═══ Input
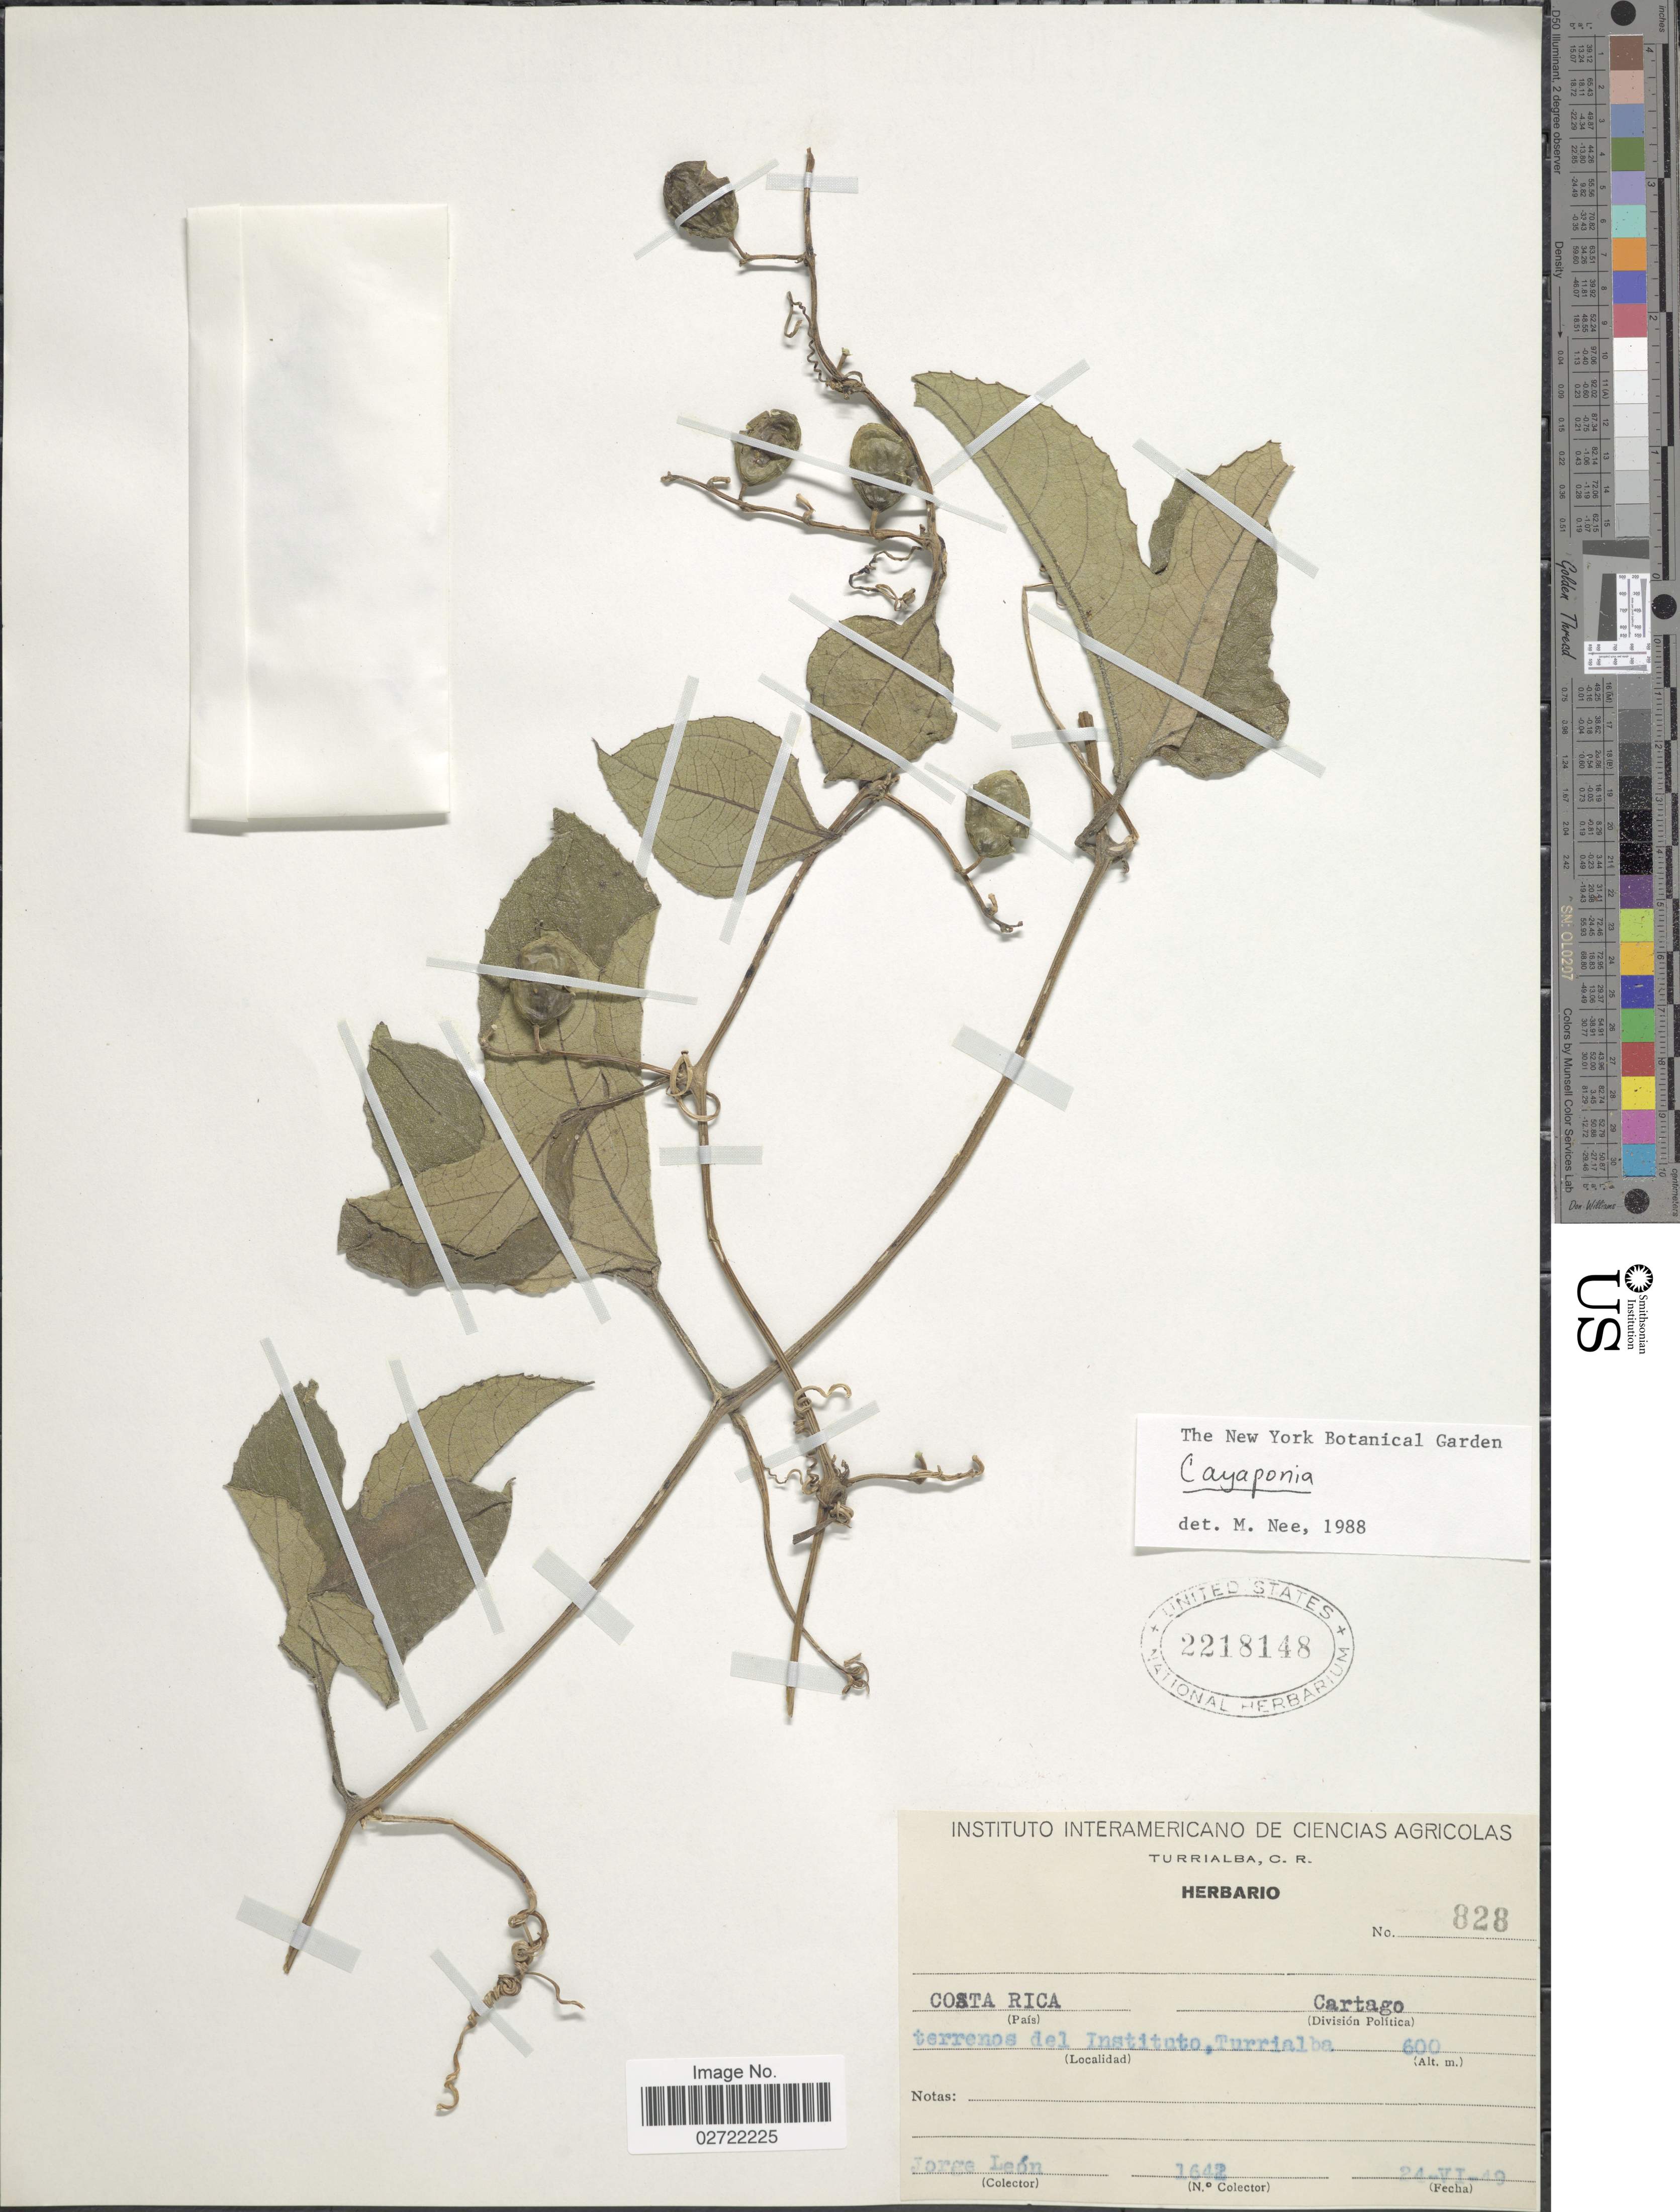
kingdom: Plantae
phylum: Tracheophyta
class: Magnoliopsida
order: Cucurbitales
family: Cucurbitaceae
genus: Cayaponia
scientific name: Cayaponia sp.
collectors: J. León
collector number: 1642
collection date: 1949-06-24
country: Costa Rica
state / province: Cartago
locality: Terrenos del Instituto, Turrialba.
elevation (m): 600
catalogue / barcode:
══════
Set down the lines above word for word, leaving out any picture.

kingdom: Plantae
phylum: Tracheophyta
class: Magnoliopsida
order: Cucurbitales
family: Cucurbitaceae
genus: Cayaponia
scientific name: Cayaponia sp.
collectors: J. León
collector number: 1642
collection date: 1949-06-24
country: Costa Rica
state / province: Cartago
locality: Terrenos del Instituto, Turrialba.
elevation (m): 600
catalogue / barcode:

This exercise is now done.